Webinar Notes: Collaborative Procurement: Using Relationships to Drive Influence and Results
These webinar notes are based on a June 17th event hosted by Puridiom and presented by Andrew Bartolini from Ardent Partners. If you are interested in viewing the full event on demand, you can do so here after a quick registration.
Based on Ardent Partners’ CPO Rising 2015 Report (which you can read more about here) this event focused in on the CPO’s agenda around collaboration, which is arguably one of the highest priorities for everyone in procurement. Even more interesting are the observations we can make when you look at the relationship between collaboration and influence.
For starters, and as Bartolini stated in the event, you can’t have influence without collaboration - because no function is an island. This has its roots in the timing of procurement’s engagement with the business. Influence is not an on-again, off-again quality, which means that while it is important to engage as soon as possible, it is probably better not to disengage in the first place. Not only does staying connected take care of the lead time problem procurement so often faces, it also changes the role procurement plays and how we are regarded by the business. For instance, if we come in at the last minute, we are ‘order takers.’ If we are constantly present, we are partners.

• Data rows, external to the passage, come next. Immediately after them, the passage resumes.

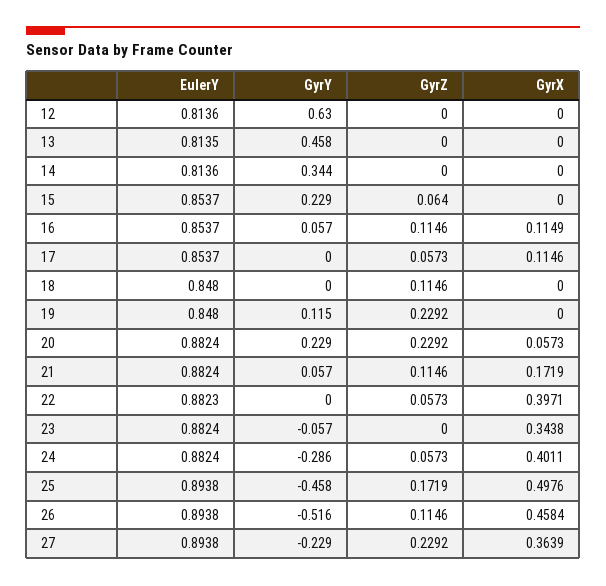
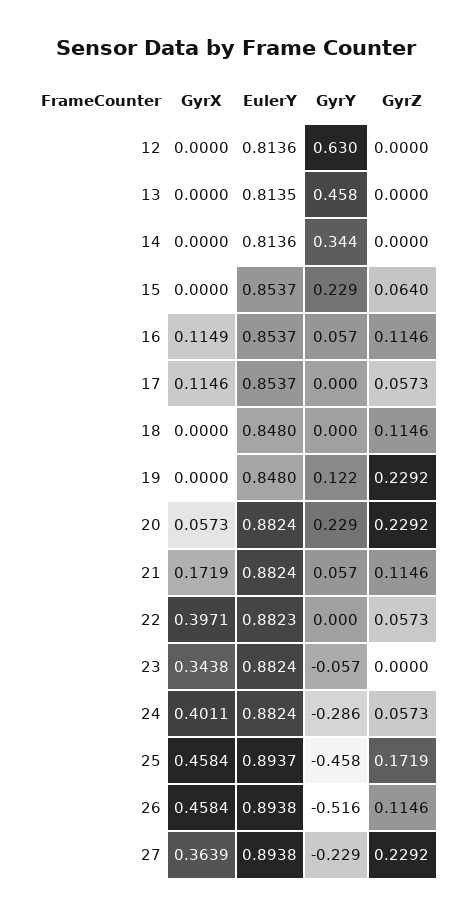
  {
    "EulerY": {
      "12": 0.8136,
      "13": 0.8135,
      "14": 0.8136,
      "15": 0.8537,
      "16": 0.8537,
      "17": 0.8537,
      "18": 0.848,
      "19": 0.848,
      "20": 0.8824,
      "21": 0.8824,
      "22": 0.8823,
      "23": 0.8824,
      "24": 0.8824,
-     "25": 0.8938,
+     "25": 0.8937,
      "26": 0.8938,
      "27": 0.8938
    },
    "GyrY": {
      "12": 0.63,
      "13": 0.458,
      "14": 0.344,
      "15": 0.229,
      "16": 0.057,
      "17": 0,
      "18": 0,
-     "19": 0.115,
+     "19": 0.122,
      "20": 0.229,
      "21": 0.057,
      "22": 0,
      "23": -0.057,
      "24": -0.286,
      "25": -0.458,
      "26": -0.516,
      "27": -0.229
    },
    "GyrZ": {
      "12": 0,
      "13": 0,
      "14": 0,
      "15": 0.064,
      "16": 0.1146,
      "17": 0.0573,
      "18": 0.1146,
      "19": 0.2292,
      "20": 0.2292,
      "21": 0.1146,
      "22": 0.0573,
      "23": 0,
      "24": 0.0573,
      "25": 0.1719,
      "26": 0.1146,
      "27": 0.2292
    },
    "GyrX": {
      "12": 0,
      "13": 0,
      "14": 0,
      "15": 0,
      "16": 0.1149,
      "17": 0.1146,
      "18": 0,
      "19": 0,
      "20": 0.0573,
      "21": 0.1719,
      "22": 0.3971,
      "23": 0.3438,
      "24": 0.4011,
-     "25": 0.4976,
+     "25": 0.4584,
      "26": 0.4584,
      "27": 0.3639
    }
  }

Agility, the focus of the overall CPO Rising 2015 Agenda, plays an important role in influence building as well. There are plenty of reasons for procurement to want to be agile, but wanting to have influence requires that we be agile – almost by definition. Being at the center of the action requires agility, and why would an influential person or team be anywhere else?
Influential teams want to do better, as do the majority of the participants in the CPO Rising study. One important distinction implied (but perhaps not intended) by the event’s title is that influence and results are not one in the same. Generating results (i.e. hitting your numbers) is important, but it does not naturally lead to influence. Influence is something that must be built deliberately on top of and addition to results.
Spend under management, another one of those critical procurement metrics, is another joining point for influence and collaboration. To minimize the spend NOT under management, collaborate with stakeholders and budget owners. To maximize the value of spend ALREADY under management, collaborate with suppliers. And specifically with regard to spend not under management, study it and look for generalizations or other indications about where there are holes in procurement’s current influence. Is there a large pool of spend from one country? One operating unit? One category?
The last thing about collaboration that will affect our ability to build influence is motivation. When are we collaborating because we have to and when are we doing it because we want to, or because it comes naturally? The CPO Rising study found that we are collaborating better (or more often) with the CFO than we are with stakeholders and suppliers. The question that I think follows that information is who do we want to have influence with: finance, stakeholders, or suppliers? This may actually be a trick question, as I think it is a reasonable assumption that a person who has influence with stakeholders and suppliers will also have influence with finance as a result.